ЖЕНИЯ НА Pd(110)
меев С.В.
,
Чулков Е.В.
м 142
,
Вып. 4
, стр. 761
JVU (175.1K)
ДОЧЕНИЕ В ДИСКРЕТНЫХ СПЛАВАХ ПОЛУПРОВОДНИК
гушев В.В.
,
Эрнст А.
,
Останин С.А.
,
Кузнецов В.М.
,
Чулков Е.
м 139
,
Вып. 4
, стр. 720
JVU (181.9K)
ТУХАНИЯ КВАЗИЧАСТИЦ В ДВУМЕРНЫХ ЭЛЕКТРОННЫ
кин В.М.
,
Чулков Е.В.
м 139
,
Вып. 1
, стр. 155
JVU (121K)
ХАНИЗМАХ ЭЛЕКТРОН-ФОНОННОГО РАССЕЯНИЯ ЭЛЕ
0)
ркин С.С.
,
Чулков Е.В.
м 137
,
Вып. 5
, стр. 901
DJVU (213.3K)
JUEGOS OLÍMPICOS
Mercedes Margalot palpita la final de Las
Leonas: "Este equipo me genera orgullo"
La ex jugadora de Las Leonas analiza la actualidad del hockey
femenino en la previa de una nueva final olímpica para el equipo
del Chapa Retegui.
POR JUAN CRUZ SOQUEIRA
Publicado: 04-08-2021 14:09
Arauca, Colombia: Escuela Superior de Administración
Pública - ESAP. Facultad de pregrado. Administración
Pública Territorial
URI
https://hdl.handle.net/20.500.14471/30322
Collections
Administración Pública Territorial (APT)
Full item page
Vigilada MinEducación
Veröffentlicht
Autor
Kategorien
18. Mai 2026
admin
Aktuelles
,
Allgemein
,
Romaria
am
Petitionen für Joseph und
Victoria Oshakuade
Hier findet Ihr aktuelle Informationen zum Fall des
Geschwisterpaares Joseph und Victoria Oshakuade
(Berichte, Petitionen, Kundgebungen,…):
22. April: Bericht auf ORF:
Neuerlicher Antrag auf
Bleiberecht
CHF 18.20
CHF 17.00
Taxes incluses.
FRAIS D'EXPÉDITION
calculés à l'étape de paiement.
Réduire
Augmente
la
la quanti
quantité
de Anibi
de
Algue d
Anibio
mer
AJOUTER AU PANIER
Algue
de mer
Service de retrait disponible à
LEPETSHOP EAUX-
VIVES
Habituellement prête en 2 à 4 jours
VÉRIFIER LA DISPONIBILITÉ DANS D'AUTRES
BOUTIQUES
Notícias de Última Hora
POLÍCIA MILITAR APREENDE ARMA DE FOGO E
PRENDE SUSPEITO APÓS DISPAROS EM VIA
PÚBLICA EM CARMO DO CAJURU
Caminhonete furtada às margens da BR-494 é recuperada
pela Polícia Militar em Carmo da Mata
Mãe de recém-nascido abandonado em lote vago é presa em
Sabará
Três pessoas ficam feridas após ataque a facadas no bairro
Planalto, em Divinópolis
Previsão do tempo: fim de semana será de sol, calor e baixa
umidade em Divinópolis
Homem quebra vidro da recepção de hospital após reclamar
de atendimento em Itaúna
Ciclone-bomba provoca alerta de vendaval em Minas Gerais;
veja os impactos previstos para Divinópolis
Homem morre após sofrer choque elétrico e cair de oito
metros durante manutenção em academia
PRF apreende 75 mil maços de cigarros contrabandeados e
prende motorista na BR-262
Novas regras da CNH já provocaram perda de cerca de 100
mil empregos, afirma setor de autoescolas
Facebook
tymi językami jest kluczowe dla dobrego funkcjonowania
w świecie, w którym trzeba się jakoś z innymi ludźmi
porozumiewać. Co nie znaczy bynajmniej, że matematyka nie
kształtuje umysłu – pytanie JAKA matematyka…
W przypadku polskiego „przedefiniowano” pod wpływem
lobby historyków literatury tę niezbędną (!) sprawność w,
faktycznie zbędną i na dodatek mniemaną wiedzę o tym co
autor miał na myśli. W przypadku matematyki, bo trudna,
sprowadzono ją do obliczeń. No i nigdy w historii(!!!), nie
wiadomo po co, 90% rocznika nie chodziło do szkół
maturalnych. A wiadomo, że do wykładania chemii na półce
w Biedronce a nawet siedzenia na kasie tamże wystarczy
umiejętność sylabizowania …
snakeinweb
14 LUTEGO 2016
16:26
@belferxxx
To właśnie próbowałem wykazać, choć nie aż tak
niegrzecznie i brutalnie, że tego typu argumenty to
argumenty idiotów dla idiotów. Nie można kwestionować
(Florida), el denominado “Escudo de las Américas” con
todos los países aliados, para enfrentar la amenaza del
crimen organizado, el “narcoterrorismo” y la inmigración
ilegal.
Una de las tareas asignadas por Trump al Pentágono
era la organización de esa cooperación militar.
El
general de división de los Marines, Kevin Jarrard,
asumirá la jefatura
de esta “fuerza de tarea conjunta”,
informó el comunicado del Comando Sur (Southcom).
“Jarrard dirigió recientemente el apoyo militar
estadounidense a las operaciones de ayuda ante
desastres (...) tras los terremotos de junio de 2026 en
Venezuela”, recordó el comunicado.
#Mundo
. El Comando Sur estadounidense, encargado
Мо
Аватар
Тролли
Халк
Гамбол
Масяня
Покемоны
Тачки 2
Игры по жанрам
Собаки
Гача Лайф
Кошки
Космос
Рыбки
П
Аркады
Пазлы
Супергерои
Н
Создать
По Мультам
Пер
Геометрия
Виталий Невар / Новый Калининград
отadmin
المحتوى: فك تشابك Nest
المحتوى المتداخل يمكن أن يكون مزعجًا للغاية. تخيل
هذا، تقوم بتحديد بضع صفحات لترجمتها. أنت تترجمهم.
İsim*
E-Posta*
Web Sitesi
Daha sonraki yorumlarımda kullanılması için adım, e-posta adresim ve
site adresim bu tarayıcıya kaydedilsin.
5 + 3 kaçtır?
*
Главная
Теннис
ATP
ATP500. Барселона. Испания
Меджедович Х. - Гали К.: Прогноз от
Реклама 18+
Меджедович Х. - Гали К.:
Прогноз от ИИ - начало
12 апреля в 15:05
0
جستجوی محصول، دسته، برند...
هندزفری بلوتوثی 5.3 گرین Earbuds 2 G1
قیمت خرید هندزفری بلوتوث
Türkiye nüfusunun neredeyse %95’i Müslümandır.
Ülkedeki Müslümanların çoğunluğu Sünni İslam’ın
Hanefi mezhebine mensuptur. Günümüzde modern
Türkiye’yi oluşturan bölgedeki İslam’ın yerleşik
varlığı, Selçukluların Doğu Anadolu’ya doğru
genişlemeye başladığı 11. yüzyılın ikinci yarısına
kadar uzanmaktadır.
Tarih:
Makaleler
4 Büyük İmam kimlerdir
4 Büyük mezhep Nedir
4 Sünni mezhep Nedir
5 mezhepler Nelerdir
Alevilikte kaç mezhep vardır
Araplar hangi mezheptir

******************************

> PROBLEM TO SOLVE:
Render every line of the listing above as a Markdown table with the columns Row and Line, numbering each row and omitting blank lines.

> WRITTEN REPLY:
| Row | Line |
|---|---|
| 1 | ЖЕНИЯ НА Pd(110) |
| 2 | меев С.В. |
| 3 | , |
| 4 | Чулков Е.В. |
| 5 | м 142 |
| 6 | , |
| 7 | Вып. 4 |
| 8 | , стр. 761 |
| 9 | JVU (175.1K) |
| 10 | ДОЧЕНИЕ В ДИСКРЕТНЫХ СПЛАВАХ ПОЛУПРОВОДНИК |
| 11 | гушев В.В. |
| 12 | , |
| 13 | Эрнст А. |
| 14 | , |
| 15 | Останин С.А. |
| 16 | , |
| 17 | Кузнецов В.М. |
| 18 | , |
| 19 | Чулков Е. |
| 20 | м 139 |
| 21 | , |
| 22 | Вып. 4 |
| 23 | , стр. 720 |
| 24 | JVU (181.9K) |
| 25 | ТУХАНИЯ КВАЗИЧАСТИЦ В ДВУМЕРНЫХ ЭЛЕКТРОННЫ |
| 26 | кин В.М. |
| 27 | , |
| 28 | Чулков Е.В. |
| 29 | м 139 |
| 30 | , |
| 31 | Вып. 1 |
| 32 | , стр. 155 |
| 33 | JVU (121K) |
| 34 | ХАНИЗМАХ ЭЛЕКТРОН-ФОНОННОГО РАССЕЯНИЯ ЭЛЕ |
| 35 | 0) |
| 36 | ркин С.С. |
| 37 | , |
| 38 | Чулков Е.В. |
| 39 | м 137 |
| 40 | , |
| 41 | Вып. 5 |
| 42 | , стр. 901 |
| 43 | DJVU (213.3K) |
| 44 | JUEGOS OLÍMPICOS |
| 45 | Mercedes Margalot palpita la final de Las |
| 46 | Leonas: "Este equipo me genera orgullo" |
| 47 | La ex jugadora de Las Leonas analiza la actualidad del hockey |
| 48 | femenino en la previa de una nueva final olímpica para el equipo |
| 49 | del Chapa Retegui. |
| 50 | POR JUAN CRUZ SOQUEIRA |
| 51 | Publicado: 04-08-2021 14:09 |
| 52 | Arauca, Colombia: Escuela Superior de Administración |
| 53 | Pública - ESAP. Facultad de pregrado. Administración |
| 54 | Pública Territorial |
| 55 | URI |
| 56 | https://hdl.handle.net/20.500.14471/30322 |
| 57 | Collections |
| 58 | Administración Pública Territorial (APT) |
| 59 | Full item page |
| 60 | Vigilada MinEducación |
| 61 | Veröffentlicht |
| 62 | Autor |
| 63 | Kategorien |
| 64 | 18. Mai 2026 |
| 65 | admin |
| 66 | Aktuelles |
| 67 | , |
| 68 | Allgemein |
| 69 | , |
| 70 | Romaria |
| 71 | am |
| 72 | Petitionen für Joseph und |
| 73 | Victoria Oshakuade |
| 74 | Hier findet Ihr aktuelle Informationen zum Fall des |
| 75 | Geschwisterpaares Joseph und Victoria Oshakuade |
| 76 | (Berichte, Petitionen, Kundgebungen,…): |
| 77 | 22. April: Bericht auf ORF: |
| 78 | Neuerlicher Antrag auf |
| 79 | Bleiberecht |
| 80 | CHF 18.20 |
| 81 | CHF 17.00 |
| 82 | Taxes incluses. |
| 83 | FRAIS D'EXPÉDITION |
| 84 | calculés à l'étape de paiement. |
| 85 | Réduire |
| 86 | Augmente |
| 87 | la |
| 88 | la quanti |
| 89 | quantité |
| 90 | de Anibi |
| 91 | de |
| 92 | Algue d |
| 93 | Anibio |
| 94 | mer |
| 95 | AJOUTER AU PANIER |
| 96 | Algue |
| 97 | de mer |
| 98 | Service de retrait disponible à |
| 99 | LEPETSHOP EAUX- |
| 100 | VIVES |
| 101 | Habituellement prête en 2 à 4 jours |
| 102 | VÉRIFIER LA DISPONIBILITÉ DANS D'AUTRES |
| 103 | BOUTIQUES |
| 104 | Notícias de Última Hora |
| 105 | POLÍCIA MILITAR APREENDE ARMA DE FOGO E |
| 106 | PRENDE SUSPEITO APÓS DISPAROS EM VIA |
| 107 | PÚBLICA EM CARMO DO CAJURU |
| 108 | Caminhonete furtada às margens da BR-494 é recuperada |
| 109 | pela Polícia Militar em Carmo da Mata |
| 110 | Mãe de recém-nascido abandonado em lote vago é presa em |
| 111 | Sabará |
| 112 | Três pessoas ficam feridas após ataque a facadas no bairro |
| 113 | Planalto, em Divinópolis |
| 114 | Previsão do tempo: fim de semana será de sol, calor e baixa |
| 115 | umidade em Divinópolis |
| 116 | Homem quebra vidro da recepção de hospital após reclamar |
| 117 | de atendimento em Itaúna |
| 118 | Ciclone-bomba provoca alerta de vendaval em Minas Gerais; |
| 119 | veja os impactos previstos para Divinópolis |
| 120 | Homem morre após sofrer choque elétrico e cair de oito |
| 121 | metros durante manutenção em academia |
| 122 | PRF apreende 75 mil maços de cigarros contrabandeados e |
| 123 | prende motorista na BR-262 |
| 124 | Novas regras da CNH já provocaram perda de cerca de 100 |
| 125 | mil empregos, afirma setor de autoescolas |
| 126 | Facebook |
| 127 | tymi językami jest kluczowe dla dobrego funkcjonowania |
| 128 | w świecie, w którym trzeba się jakoś z innymi ludźmi |
| 129 | porozumiewać. Co nie znaczy bynajmniej, że matematyka nie |
| 130 | kształtuje umysłu – pytanie JAKA matematyka… |
| 131 | W przypadku polskiego „przedefiniowano” pod wpływem |
| 132 | lobby historyków literatury tę niezbędną (!) sprawność w, |
| 133 | faktycznie zbędną i na dodatek mniemaną wiedzę o tym co |
| 134 | autor miał na myśli. W przypadku matematyki, bo trudna, |
| 135 | sprowadzono ją do obliczeń. No i nigdy w historii(!!!), nie |
| 136 | wiadomo po co, 90% rocznika nie chodziło do szkół |
| 137 | maturalnych. A wiadomo, że do wykładania chemii na półce |
| 138 | w Biedronce a nawet siedzenia na kasie tamże wystarczy |
| 139 | umiejętność sylabizowania … |
| 140 | snakeinweb |
| 141 | 14 LUTEGO 2016 |
| 142 | 16:26 |
| 143 | @belferxxx |
| 144 | To właśnie próbowałem wykazać, choć nie aż tak |
| 145 | niegrzecznie i brutalnie, że tego typu argumenty to |
| 146 | argumenty idiotów dla idiotów. Nie można kwestionować |
| 147 | (Florida), el denominado “Escudo de las Américas” con |
| 148 | todos los países aliados, para enfrentar la amenaza del |
| 149 | crimen organizado, el “narcoterrorismo” y la inmigración |
| 150 | ilegal. |
| 151 | Una de las tareas asignadas por Trump al Pentágono |
| 152 | era la organización de esa cooperación militar. |
| 153 | El |
| 154 | general de división de los Marines, Kevin Jarrard, |
| 155 | asumirá la jefatura |
| 156 | de esta “fuerza de tarea conjunta”, |
| 157 | informó el comunicado del Comando Sur (Southcom). |
| 158 | “Jarrard dirigió recientemente el apoyo militar |
| 159 | estadounidense a las operaciones de ayuda ante |
| 160 | desastres (...) tras los terremotos de junio de 2026 en |
| 161 | Venezuela”, recordó el comunicado. |
| 162 | #Mundo |
| 163 | . El Comando Sur estadounidense, encargado |
| 164 | Мо |
| 165 | Аватар |
| 166 | Тролли |
| 167 | Халк |
| 168 | Гамбол |
| 169 | Масяня |
| 170 | Покемоны |
| 171 | Тачки 2 |
| 172 | Игры по жанрам |
| 173 | Собаки |
| 174 | Гача Лайф |
| 175 | Кошки |
| 176 | Космос |
| 177 | Рыбки |
| 178 | П |
| 179 | Аркады |
| 180 | Пазлы |
| 181 | Супергерои |
| 182 | Н |
| 183 | Создать |
| 184 | По Мультам |
| 185 | Пер |
| 186 | Геометрия |
| 187 | Виталий Невар / Новый Калининград |
| 188 | отadmin |
| 189 | المحتوى: فك تشابك Nest |
| 190 | المحتوى المتداخل يمكن أن يكون مزعجًا للغاية. تخيل |
| 191 | هذا، تقوم بتحديد بضع صفحات لترجمتها. أنت تترجمهم. |
| 192 | İsim* |
| 193 | E-Posta* |
| 194 | Web Sitesi |
| 195 | Daha sonraki yorumlarımda kullanılması için adım, e-posta adresim ve |
| 196 | site adresim bu tarayıcıya kaydedilsin. |
| 197 | 5 + 3 kaçtır? |
| 198 | * |
| 199 | Главная |
| 200 | Теннис |
| 201 | ATP |
| 202 | ATP500. Барселона. Испания |
| 203 | Меджедович Х. - Гали К.: Прогноз от |
| 204 | Реклама 18+ |
| 205 | Меджедович Х. - Гали К.: |
| 206 | Прогноз от ИИ - начало |
| 207 | 12 апреля в 15:05 |
| 208 | 0 |
| 209 | جستجوی محصول، دسته، برند... |
| 210 | هندزفری بلوتوثی 5.3 گرین Earbuds 2 G1 |
| 211 | قیمت خرید هندزفری بلوتوث |
| 212 | Türkiye nüfusunun neredeyse %95’i Müslümandır. |
| 213 | Ülkedeki Müslümanların çoğunluğu Sünni İslam’ın |
| 214 | Hanefi mezhebine mensuptur. Günümüzde modern |
| 215 | Türkiye’yi oluşturan bölgedeki İslam’ın yerleşik |
| 216 | varlığı, Selçukluların Doğu Anadolu’ya doğru |
| 217 | genişlemeye başladığı 11. yüzyılın ikinci yarısına |
| 218 | kadar uzanmaktadır. |
| 219 | Tarih: |
| 220 | Makaleler |
| 221 | 4 Büyük İmam kimlerdir |
| 222 | 4 Büyük mezhep Nedir |
| 223 | 4 Sünni mezhep Nedir |
| 224 | 5 mezhepler Nelerdir |
| 225 | Alevilikte kaç mezhep vardır |
| 226 | Araplar hangi mezheptir |